I was at the Etihad at the weekend to see Manchester City in person for the first time this season. As I looked over the starting line-up prior to kick-off I was excited by the prospect of witnessing the attacking players in the home side. I was pleasantly surprised by the player who caught my eye during the game though. John Stones was my man of the match in what, for me, was an exceptional performance by the Englishman.
When you are actually at a match you see things differently to watching on television. I’ve viewed the majority of City’s games this season on TV. The array of attacking talent in Pep Guardiola’s side have, quite rightly, grabbed my attention. When looking on from the stands at the weekend though, it was the performance of Stones which stood out.
The last time I saw Stones in person was last seasons 5-3 classic in the Champions League against Monaco. That night Stones looked, to my untrained eye, to be a bit nervy and uncomfortable. Despite scoring on the night Stones was culpable for Radamel Falcao’s stunning second goal, Monaco’s third. Ponderous and almost unsure of himself on the ball at times, Stones looked a long way off the top centre back City hoped he would be. The difference between the player I saw that night and the version I saw against Burnley at the weekend, was notable.
John Stones was imperious throughout the 90 minutes against Burnley. He went about his defensive work in a composed and controlled manner. It was his contribution when his side had the ball that really stood out. His possession play and passing were exemplary. He continually broke Burnley’s defensive lines with incisive forward passing. It seemed for a while that almost every City attack began at the feet of the England international.
The centre back’s stats backed up his impressive performance. Over 100 passes made in the game with a success rate of 94%. With all due respect to Burnley’s Chris Wood and Ashley Barnes, Stones will face tougher opponents as the season goes on. It’s clear though, as with all the City players just now, the number 5’s confidence is sky high.
He still has his critics though. There will, as always, be those who claim Stones transfer fee outweighs his ability. Manchester United signed Rio Ferdinand for over £30 million, fifteen years ago. There wasn’t many calling Rio over-priced at the end of his career. Stylistically, Ferdinand is probably the closest comparison in terms of English centre backs. Rio was a more ball-playing defender than many of his contemporaries. In my opinion, Stones has the potential to be even better than his England predecessor. Under the tutelage of Pep Guardiola, John Stones is in the best place to develop and improve and he’s doing exactly that.

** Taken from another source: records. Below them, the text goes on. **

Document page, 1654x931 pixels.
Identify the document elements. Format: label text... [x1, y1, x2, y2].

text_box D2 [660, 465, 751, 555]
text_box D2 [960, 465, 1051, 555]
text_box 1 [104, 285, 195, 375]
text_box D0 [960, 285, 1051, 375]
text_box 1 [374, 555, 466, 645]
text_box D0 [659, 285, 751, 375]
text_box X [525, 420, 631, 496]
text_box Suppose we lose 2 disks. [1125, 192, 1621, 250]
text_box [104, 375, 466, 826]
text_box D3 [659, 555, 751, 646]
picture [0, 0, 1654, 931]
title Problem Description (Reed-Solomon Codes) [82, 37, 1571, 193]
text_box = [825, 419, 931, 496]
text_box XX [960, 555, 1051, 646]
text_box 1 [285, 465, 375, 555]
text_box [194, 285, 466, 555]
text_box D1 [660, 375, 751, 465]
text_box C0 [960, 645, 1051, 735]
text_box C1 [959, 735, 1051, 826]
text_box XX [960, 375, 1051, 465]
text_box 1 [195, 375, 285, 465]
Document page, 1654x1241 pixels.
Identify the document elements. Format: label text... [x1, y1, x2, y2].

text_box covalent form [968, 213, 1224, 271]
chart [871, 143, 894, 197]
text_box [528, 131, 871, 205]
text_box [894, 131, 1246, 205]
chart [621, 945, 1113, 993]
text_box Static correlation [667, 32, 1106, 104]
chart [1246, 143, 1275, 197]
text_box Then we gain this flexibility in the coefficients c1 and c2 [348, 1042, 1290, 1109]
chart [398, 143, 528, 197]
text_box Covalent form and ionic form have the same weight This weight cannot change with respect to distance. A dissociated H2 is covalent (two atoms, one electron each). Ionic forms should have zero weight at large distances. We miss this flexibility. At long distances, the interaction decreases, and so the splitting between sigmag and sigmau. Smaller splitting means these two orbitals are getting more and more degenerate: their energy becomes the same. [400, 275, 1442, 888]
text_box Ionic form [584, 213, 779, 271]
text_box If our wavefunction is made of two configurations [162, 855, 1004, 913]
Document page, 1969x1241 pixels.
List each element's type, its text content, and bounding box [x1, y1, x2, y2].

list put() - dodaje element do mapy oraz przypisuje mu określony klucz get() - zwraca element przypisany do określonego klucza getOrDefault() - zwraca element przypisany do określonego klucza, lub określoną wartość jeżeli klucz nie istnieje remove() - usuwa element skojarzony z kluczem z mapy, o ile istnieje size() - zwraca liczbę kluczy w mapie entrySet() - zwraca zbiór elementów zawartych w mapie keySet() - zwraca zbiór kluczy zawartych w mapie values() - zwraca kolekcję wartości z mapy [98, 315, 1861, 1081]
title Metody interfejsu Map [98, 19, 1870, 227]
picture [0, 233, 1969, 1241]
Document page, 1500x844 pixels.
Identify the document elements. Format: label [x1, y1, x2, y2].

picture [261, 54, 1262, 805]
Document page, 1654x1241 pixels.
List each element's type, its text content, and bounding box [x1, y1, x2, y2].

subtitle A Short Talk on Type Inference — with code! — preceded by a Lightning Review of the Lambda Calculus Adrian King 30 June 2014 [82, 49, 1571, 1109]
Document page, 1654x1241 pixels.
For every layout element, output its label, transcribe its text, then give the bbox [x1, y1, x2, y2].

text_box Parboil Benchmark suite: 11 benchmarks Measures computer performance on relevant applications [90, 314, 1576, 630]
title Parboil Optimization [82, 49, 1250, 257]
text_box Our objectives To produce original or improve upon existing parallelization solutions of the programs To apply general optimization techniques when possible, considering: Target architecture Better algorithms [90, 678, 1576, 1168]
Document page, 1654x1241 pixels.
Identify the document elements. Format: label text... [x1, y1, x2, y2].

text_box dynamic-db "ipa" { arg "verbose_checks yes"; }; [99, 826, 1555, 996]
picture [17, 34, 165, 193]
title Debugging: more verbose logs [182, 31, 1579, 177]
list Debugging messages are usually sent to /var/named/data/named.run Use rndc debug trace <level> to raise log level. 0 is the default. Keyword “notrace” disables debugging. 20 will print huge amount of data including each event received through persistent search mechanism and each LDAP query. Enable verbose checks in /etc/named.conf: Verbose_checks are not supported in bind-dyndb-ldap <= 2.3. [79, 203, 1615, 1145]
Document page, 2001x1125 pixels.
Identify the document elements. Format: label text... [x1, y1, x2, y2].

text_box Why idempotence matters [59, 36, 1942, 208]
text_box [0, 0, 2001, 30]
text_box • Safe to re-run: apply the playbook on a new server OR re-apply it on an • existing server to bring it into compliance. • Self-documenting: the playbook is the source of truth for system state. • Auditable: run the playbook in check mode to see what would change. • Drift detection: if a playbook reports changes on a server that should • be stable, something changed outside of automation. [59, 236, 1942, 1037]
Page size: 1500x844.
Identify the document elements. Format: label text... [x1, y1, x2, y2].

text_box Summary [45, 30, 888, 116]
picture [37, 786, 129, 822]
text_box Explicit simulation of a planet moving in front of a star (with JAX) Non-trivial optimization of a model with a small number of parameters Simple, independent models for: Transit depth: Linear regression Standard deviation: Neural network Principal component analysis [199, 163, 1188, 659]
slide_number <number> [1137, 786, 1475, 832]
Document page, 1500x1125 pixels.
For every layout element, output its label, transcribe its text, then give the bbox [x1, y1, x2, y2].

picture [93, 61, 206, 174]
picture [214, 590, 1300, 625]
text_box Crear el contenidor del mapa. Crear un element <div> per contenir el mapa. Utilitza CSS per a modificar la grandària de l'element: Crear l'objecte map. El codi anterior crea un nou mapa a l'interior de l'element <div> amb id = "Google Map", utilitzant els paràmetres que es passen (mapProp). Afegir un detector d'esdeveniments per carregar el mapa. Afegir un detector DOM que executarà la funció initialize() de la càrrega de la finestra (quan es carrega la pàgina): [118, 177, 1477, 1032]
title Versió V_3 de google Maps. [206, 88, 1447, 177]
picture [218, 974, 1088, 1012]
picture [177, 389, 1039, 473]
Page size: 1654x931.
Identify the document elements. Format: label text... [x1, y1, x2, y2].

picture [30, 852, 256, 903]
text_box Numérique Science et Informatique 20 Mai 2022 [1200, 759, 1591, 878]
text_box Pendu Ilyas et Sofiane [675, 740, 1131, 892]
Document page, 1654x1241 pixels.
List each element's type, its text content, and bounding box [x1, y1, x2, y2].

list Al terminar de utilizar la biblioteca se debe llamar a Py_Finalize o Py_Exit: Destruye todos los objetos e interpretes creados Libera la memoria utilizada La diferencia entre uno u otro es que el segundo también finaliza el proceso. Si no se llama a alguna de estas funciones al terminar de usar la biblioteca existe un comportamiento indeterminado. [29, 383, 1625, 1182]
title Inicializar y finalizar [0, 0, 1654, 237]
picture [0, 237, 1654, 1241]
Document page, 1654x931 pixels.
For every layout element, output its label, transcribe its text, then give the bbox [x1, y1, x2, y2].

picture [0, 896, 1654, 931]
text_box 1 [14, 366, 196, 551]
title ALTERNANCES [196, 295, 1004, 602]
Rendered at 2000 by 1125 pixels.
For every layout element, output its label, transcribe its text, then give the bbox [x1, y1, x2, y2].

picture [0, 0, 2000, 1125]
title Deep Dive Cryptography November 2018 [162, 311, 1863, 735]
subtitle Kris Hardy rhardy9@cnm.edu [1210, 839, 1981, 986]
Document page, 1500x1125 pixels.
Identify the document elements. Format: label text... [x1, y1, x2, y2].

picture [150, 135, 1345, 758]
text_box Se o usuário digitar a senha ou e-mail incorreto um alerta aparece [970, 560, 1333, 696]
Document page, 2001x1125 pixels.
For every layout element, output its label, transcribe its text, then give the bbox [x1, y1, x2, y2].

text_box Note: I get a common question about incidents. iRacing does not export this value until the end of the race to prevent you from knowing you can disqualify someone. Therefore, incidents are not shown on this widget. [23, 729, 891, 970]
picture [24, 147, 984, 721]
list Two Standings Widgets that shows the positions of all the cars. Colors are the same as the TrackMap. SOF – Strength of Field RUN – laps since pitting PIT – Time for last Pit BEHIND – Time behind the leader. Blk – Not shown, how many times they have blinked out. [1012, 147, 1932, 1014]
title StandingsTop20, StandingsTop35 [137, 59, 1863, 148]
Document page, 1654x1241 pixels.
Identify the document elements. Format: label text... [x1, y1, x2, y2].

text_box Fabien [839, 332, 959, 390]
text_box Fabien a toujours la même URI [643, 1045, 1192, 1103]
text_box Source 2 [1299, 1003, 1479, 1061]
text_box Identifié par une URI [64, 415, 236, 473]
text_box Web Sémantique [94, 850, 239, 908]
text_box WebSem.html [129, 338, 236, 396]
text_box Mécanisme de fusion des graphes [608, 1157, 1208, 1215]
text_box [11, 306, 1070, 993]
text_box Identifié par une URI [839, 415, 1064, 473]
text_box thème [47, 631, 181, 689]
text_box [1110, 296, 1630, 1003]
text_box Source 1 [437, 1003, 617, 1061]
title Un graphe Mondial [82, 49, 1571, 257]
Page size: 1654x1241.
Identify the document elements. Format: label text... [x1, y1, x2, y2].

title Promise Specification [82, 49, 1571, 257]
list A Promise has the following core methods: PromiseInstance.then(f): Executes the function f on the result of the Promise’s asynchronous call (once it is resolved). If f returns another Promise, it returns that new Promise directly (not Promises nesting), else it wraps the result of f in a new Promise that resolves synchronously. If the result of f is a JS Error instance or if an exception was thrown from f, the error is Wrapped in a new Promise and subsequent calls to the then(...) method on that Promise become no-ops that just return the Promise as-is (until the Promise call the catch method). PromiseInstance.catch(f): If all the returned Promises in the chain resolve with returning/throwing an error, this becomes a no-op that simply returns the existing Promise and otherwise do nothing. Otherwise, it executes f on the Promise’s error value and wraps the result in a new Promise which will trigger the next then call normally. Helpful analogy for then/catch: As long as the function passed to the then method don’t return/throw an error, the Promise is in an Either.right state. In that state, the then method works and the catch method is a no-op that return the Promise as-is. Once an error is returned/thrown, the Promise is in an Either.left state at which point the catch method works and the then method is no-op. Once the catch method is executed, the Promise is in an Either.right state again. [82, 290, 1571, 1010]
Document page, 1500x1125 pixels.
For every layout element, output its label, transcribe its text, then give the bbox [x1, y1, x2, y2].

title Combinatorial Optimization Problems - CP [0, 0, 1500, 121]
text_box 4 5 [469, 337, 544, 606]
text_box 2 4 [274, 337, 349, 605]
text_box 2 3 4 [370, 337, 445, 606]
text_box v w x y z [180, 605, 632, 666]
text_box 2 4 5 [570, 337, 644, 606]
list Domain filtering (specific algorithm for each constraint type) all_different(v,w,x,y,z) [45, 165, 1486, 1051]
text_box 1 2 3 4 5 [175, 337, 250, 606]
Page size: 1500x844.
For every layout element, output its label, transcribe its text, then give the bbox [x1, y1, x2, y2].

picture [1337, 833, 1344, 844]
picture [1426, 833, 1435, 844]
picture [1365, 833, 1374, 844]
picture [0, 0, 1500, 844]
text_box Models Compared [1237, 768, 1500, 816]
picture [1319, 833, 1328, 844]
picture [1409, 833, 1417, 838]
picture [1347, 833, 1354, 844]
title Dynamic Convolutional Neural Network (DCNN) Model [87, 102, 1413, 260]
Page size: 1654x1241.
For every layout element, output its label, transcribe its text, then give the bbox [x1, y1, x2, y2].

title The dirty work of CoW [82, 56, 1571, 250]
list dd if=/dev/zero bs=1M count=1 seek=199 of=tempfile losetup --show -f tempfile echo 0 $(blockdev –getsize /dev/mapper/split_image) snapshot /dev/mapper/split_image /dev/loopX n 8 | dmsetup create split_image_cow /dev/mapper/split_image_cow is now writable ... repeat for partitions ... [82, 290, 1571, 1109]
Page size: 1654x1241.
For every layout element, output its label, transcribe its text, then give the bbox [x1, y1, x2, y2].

In a team of headline makers, on top of their game, John Stones is emerging as a vital component in the side. Not just defensively, in terms of stopping opponents, but in embracing his managers ‘total footballing’ ethos. The continued brilliance of Kevin DeBruyne and scoring exploits of Aguero and Jesus are at the forefront of City's challenge. Not to mention the Silva's, Sane, Sterling and Walker who've all had deserved praise. In fact, it's almost impossible to leave any City player out at this point, such has been their high level of performance. It was a pleasure to watch Stones, in particular, at the weekend against Burnley. It was a performance beyond his years in terms of it's assuredness. The most promising thing for both Manchester City and England is, that at just 23-years-old, John Stones is getting better and better.